In a recent pre-budget meeting with Chief Minister Shahbaz Sharif, the agriculture department identified six areas — seed sector development, farm mechanisation, provision of inexpensive inputs, cheaper credit, cooperative farming and improved productivity — as priorities for the next budget.

In the crop sector, more money would flow into pulses and vegetables and to support it all, the research and development (R&D) would get significant part of budget, and provide guiding principles to policymakers and farmers.

Such a meeting is in itself a positive development and a different beginning with the chief minister himself presiding over a meeting exclusively on agriculture. Officials are at least projecting it as a sign of realisation on the CM’s part that agriculture needs serious attention.

However, the farmers’ concerns are rooted in the pattern of governance and leadership model of the chief minister — his penchant for quick results and strong urge for creating an instant social and political impact of his actions. But the agriculture sector does not fit the model where growth is painfully slow, erratic and uncertain. Once production falls for any reason, the sector goes out of political favour. To check these trends, the agriculture needs a high level of planning, effective execution and higher level of political, financial and administrative commitments. The sector, however, remained largely neglected in the first year of the present government.


If the country has to achieve 7pc growth that PML-N is aiming at, its agriculture has to grow by at least 4pc per annum


It is argued that the province harvested four bumper crops — wheat, maize, rice and sugarcane — this year but it may take Herculean effort to sustain this level of production. In that case, the crucial question remains if the chief minister can continue treading the agricultural leadership path he seems to have chosen. To the farmers, the coming budget would provide some clues.

Apart from the areas Punjab has selected for itself, there is a number of others that need equal, if not more, attention. The absence of individual crop strategies is one of them. The province has no wheat vision or has devised ways to control cotton crisis. It has no clue as to what national or provincial wheat requirements 10 years down the line will be, or what its textile industry will require to meet its expanding cotton needs.

What would be the role of the government in wheat or cotton trade? What would be its pulses requirement in 2025 or how much vegetables it would need to feed ever-expanding population. All crop estimates are based on previous year’s targets or performance.

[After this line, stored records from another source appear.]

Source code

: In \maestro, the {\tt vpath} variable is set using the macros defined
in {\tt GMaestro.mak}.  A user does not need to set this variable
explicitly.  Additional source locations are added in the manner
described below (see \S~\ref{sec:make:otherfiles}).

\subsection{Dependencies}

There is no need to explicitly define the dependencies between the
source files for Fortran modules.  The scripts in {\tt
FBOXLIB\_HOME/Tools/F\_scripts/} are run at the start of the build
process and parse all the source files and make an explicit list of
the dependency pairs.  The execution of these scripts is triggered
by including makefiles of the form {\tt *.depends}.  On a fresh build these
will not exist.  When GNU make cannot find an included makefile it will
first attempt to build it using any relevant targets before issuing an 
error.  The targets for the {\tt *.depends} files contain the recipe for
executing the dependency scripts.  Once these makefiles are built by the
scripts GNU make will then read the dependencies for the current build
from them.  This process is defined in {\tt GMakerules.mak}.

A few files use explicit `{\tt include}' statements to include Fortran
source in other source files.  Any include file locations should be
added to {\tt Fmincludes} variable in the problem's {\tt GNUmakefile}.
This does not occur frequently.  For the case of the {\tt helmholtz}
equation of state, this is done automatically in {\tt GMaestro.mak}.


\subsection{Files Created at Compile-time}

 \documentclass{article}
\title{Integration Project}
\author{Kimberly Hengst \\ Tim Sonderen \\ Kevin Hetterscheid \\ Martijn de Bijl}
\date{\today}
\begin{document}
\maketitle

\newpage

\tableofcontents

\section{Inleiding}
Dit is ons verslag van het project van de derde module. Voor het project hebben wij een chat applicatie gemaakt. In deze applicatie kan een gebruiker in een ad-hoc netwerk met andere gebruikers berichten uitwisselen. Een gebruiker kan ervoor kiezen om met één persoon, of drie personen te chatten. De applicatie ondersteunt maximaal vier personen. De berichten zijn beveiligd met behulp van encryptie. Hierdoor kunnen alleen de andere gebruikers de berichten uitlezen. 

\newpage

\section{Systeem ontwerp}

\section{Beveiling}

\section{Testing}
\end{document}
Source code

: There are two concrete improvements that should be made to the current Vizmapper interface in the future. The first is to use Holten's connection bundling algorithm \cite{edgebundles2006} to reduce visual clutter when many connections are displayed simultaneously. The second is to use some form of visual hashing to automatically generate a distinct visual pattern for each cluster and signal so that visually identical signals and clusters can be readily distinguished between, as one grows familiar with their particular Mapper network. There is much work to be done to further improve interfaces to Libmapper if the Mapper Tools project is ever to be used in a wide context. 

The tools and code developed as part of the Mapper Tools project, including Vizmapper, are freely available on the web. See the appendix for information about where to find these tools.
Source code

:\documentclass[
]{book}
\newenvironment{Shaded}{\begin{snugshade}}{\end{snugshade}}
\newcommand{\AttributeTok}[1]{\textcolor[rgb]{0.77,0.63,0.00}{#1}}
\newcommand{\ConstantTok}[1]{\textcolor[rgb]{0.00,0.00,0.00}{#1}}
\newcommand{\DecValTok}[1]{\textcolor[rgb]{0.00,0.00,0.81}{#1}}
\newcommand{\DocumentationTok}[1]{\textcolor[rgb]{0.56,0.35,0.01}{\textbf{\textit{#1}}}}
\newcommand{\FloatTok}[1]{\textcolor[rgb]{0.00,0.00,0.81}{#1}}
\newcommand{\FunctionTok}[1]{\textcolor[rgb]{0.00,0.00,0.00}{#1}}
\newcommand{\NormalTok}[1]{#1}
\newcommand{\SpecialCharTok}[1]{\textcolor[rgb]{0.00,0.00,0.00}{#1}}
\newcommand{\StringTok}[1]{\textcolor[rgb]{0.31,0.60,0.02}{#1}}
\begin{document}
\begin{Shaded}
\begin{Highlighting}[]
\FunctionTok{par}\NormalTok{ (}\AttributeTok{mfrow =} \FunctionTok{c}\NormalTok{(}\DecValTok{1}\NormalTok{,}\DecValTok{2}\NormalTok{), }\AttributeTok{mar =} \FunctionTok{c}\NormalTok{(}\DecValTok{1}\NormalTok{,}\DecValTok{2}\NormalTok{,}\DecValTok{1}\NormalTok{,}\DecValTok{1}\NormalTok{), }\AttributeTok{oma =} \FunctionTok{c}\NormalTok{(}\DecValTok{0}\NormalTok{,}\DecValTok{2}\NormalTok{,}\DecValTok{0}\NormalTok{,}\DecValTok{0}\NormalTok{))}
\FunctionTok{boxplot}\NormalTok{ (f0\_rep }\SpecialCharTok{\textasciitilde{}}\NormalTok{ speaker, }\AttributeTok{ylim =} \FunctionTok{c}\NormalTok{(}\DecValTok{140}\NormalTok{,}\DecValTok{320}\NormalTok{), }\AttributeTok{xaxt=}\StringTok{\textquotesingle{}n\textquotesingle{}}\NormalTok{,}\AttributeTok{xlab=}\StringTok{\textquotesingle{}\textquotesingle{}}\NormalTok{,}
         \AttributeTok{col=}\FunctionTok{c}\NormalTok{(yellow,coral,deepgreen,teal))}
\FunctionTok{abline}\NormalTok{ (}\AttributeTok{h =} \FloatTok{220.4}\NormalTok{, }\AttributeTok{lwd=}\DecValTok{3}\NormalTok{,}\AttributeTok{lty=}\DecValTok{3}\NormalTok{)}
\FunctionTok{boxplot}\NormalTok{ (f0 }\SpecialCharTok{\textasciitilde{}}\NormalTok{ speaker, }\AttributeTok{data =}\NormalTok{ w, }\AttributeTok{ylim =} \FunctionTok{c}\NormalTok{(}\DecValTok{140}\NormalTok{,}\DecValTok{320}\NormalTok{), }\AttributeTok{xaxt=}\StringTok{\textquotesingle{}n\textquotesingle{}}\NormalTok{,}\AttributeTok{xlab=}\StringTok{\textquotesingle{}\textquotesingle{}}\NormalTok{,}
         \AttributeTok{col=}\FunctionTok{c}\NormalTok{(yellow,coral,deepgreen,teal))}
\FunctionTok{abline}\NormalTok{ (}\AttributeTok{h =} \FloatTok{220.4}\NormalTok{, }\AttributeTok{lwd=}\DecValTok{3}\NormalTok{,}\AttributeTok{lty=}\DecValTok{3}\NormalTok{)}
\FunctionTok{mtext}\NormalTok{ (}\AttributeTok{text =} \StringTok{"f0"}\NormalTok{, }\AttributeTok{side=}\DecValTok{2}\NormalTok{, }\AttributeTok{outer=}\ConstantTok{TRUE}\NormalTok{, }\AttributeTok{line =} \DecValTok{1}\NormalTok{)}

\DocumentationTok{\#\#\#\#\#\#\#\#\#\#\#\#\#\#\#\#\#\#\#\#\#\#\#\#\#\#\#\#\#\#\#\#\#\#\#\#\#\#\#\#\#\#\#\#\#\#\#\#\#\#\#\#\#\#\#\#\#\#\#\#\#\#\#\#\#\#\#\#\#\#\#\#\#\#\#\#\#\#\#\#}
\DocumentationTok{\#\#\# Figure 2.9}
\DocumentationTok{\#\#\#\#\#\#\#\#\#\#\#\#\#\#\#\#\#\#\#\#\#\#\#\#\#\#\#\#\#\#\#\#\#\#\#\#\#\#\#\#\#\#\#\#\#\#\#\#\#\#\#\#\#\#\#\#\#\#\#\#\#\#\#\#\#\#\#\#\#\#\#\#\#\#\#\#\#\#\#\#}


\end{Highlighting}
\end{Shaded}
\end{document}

Even they are revised upwards or downwards during the crop cycle according to weather conditions. With weather turning erratic, the province revises those figures at unprecedented frequency and is not sure about final figure till the last moment. Revision of wheat size this year explains the point. Only a long-term plan, broken into short- and long-term targets, can provide benchmark for budgetary performance.

If the country has to achieve 7pc growth that PML-N is aiming at, its agriculture has to develop at least at 4pc. And if national agriculture has to attain that level of growth, the sector in Punjab, which produces over 80pc of it, has to grow, as the experts put it, at 5pc. Taking the growth from current 2pc to 5pc would take huge fund diversion to farming, very dynamic leadership and latest technologies. It has limited land base and even limited water resources. Thus, new technologies are the only option.

The current inadequate level of investment in basic technologies is evident from its present machine pool. The Punjab government has a total 338 bulldozers and all of them gifted by others for projects or government. The last one inducted in that pool was in 1993.

With these machines, it can level around 20,000 acres a year and may take 200 years to bring five million acres of new land that the province needs to bring under cultivation.

This budget has raised hopes for two reasons: recent federal emphasis on the sector and some follow-up meetings, including the chief ministerial one, at provincial level. One hopes that farmers’ expectations do not crash after the budget.